Steve McQueen repeated the phrase until he was blue in the face over recent months, but the British filmmaker is bang on the money with his simple assessment of 12 Years A Slave’s breakout actress: “A star is born.” After bursting forth with incandescent might from the Toronto Film Festival, where McQueen’s film had its world premiere, Nyong’o endured ups and downs during the awards-season rat race: winning the Screen Actors Guild award; losing the Golden Globe and Bafta to Jennifer Lawrence*. She led her American Hustle rival in the red-carpet stakes, though, and has been anointed a 2014 fashion icon (yes, these things do matter in LA power corridors).

But never mind the style, Nyong’o is a performer of stunning substance too, as she demonstrated so impressively in 12 Years A Slave. As persecuted slave girl Patsey, the unlucky object of plantation owner Edwin Epps’ (Michael Fassbender) lust and fury, Nyong’o brought rawness and vibrancy to one of the roles of the year. Having auditioned around 1,000 actresses, from established names to screen virgins, McQueen was feeling desperate by the time he stumbled upon the audition tape sent in by the Mexico City-born, Kenyan-raised Nyong’o, then still in her final year at Yale’s School of Drama.

“I felt honoured to have the opportunity to tell Patsey’s story,” she says. “When I read the book, I was mesmerised by this woman who is described as genial and pleasant-tempered and yet at the same time she wants to die. That complexity intrigued and terrified me; I had to do her justice.”
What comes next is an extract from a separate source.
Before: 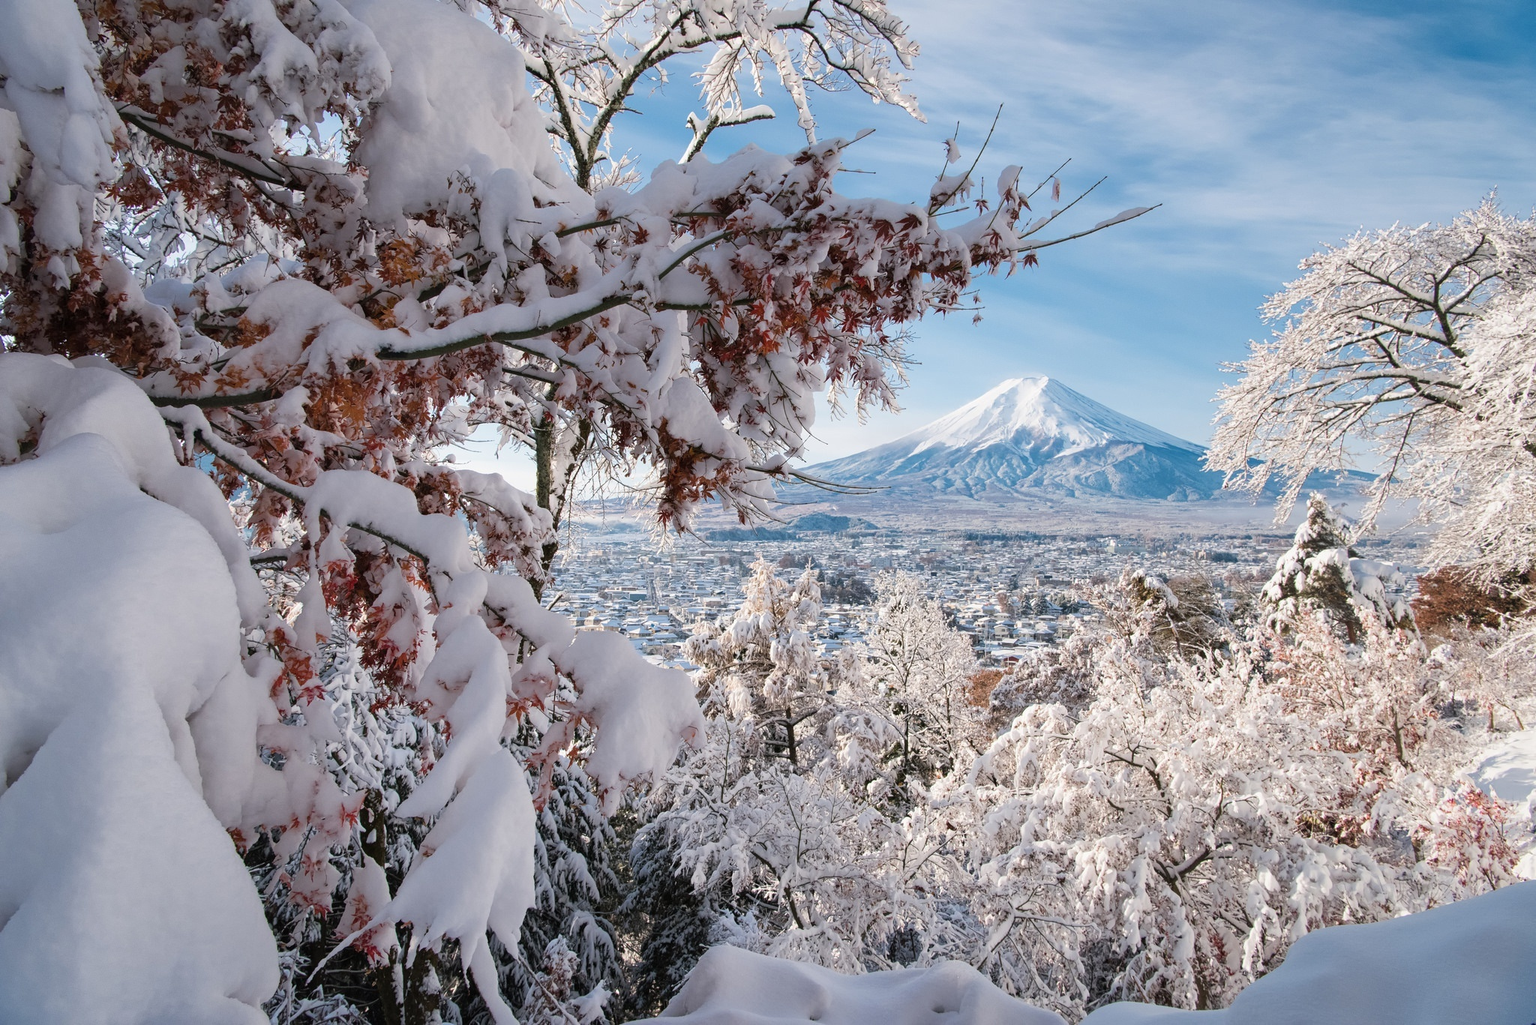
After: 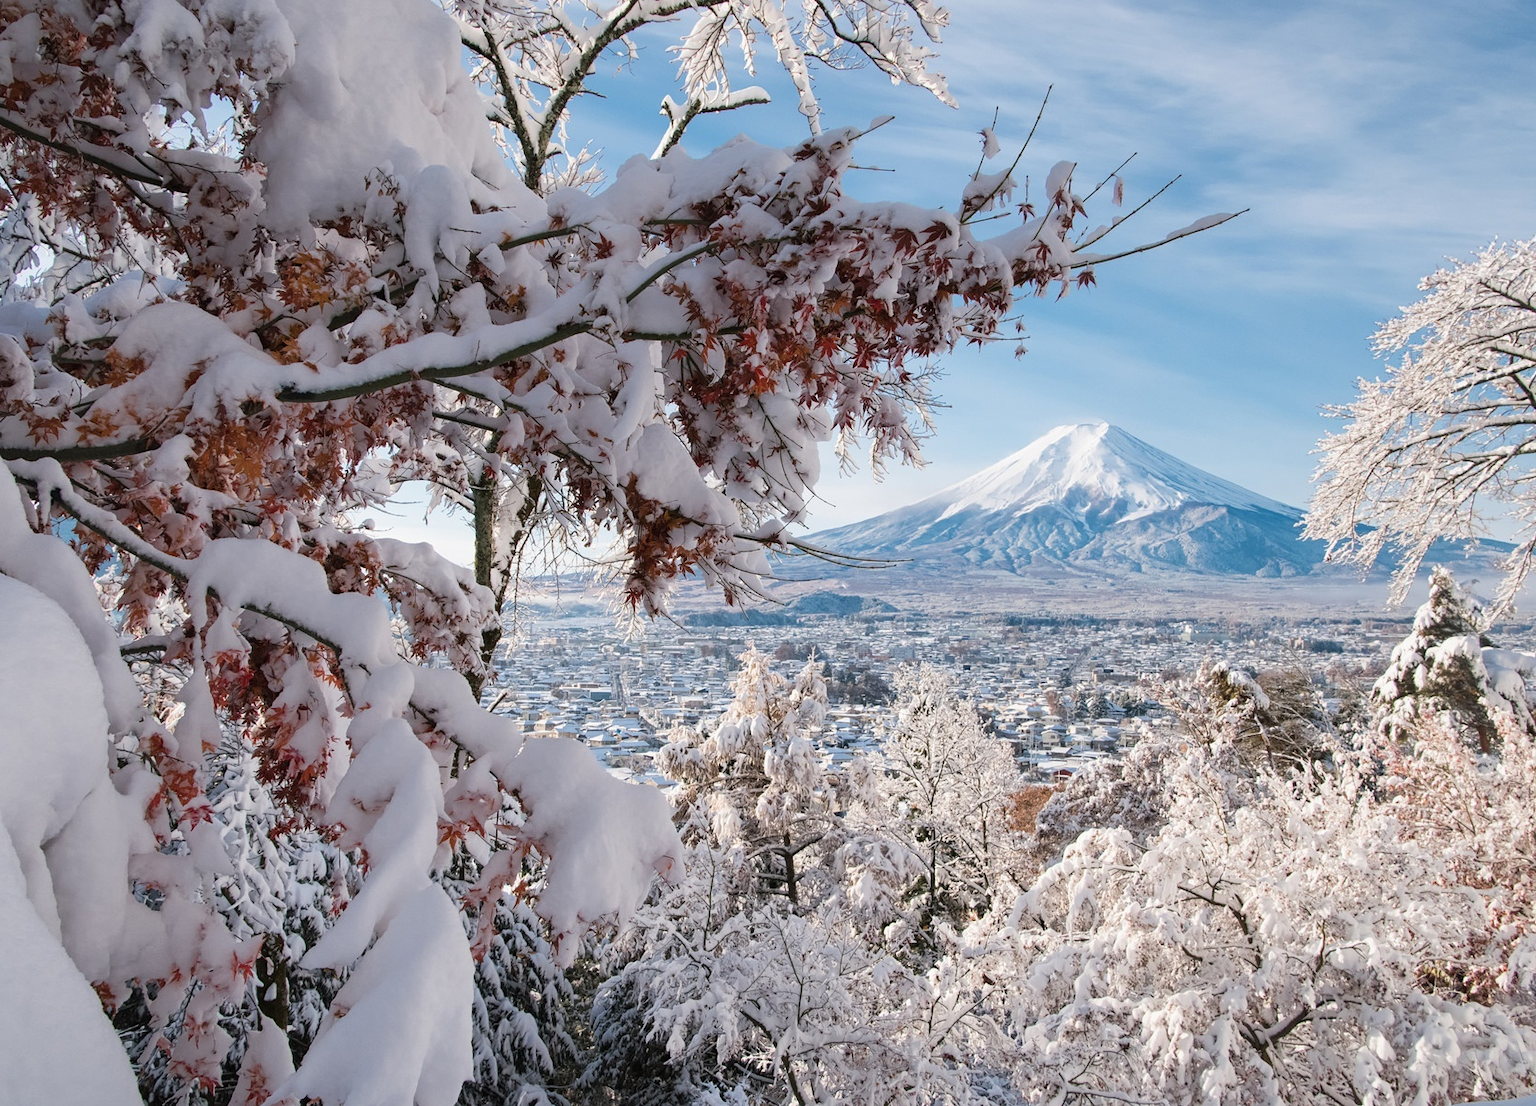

While 12 Years A Slave was her film acting debut, this 31-year-old daughter of a Kenyan parliamentarian is no stranger to film sets. She was a runner during the Kenyan leg of Fernando Meirelles’ shoot for The Constant Gardener, tasked with ferrying Ralph Fiennes to and from set and peppering him with questions about becoming an actress. (“Don’t do it unless you absolutely have to,” he told her.) Nyong’o has even directed; a selfproduced video documentary about the treatment of Kenya’s albino population, called In My Genes.

Suffice to say that on the strength of her performance in 12 Years A Slave, which she followed with the somewhat less anguishing role of a flight attendant in Non-Stop, Nyong’o has the film industry banging on her door. A young star swiftly on the rise, with jaw-dropping good looks – could the James Bond franchise be her next stop? We wouldn’t be in the least surprised. Either way, the future looks bright.

We’ll let McQueen have the final word on her prospects: “She’s a fucking natural,” he told Total Film. “She’s real, she’s amazing, she scared the pyjamas out of me. There’s no stopping her.”

*Total Film went to press before the Oscar winners were revealed.